[Provided data]
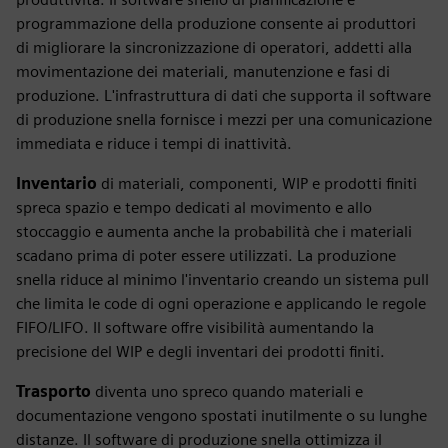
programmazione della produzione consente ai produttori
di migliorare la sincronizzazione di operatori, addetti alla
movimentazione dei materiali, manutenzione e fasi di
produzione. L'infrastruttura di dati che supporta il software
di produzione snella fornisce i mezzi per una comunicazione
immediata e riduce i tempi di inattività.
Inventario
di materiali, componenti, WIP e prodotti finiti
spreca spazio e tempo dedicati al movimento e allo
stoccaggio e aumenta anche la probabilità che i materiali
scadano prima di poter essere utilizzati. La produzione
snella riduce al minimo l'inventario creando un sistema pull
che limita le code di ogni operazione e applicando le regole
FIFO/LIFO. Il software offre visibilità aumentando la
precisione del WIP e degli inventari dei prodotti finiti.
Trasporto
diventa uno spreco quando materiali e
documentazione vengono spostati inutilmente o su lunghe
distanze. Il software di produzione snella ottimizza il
[/Provided data]
[Provided data]
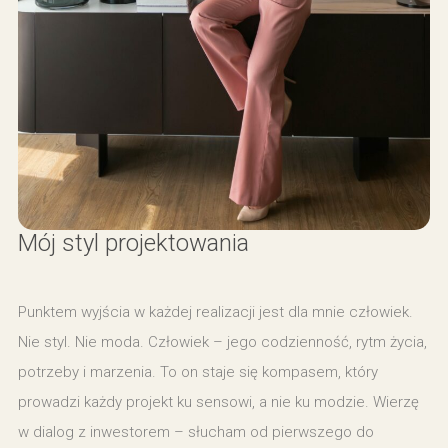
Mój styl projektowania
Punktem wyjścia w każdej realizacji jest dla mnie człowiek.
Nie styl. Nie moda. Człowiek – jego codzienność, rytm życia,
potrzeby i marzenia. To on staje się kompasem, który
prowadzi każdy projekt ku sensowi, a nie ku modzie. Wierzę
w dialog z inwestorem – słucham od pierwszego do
[/Provided data]
What to produce:
Of all the entries above, retype exactly the lines from the line with "di produzione snella fornisce" to the line with "distanze. Il software", both included, and no others.

Expected answer:
di produzione snella fornisce i mezzi per una comunicazione
immediata e riduce i tempi di inattività.
Inventario
di materiali, componenti, WIP e prodotti finiti
spreca spazio e tempo dedicati al movimento e allo
stoccaggio e aumenta anche la probabilità che i materiali
scadano prima di poter essere utilizzati. La produzione
snella riduce al minimo l'inventario creando un sistema pull
che limita le code di ogni operazione e applicando le regole
FIFO/LIFO. Il software offre visibilità aumentando la
precisione del WIP e degli inventari dei prodotti finiti.
Trasporto
diventa uno spreco quando materiali e
documentazione vengono spostati inutilmente o su lunghe
distanze. Il software di produzione snella ottimizza il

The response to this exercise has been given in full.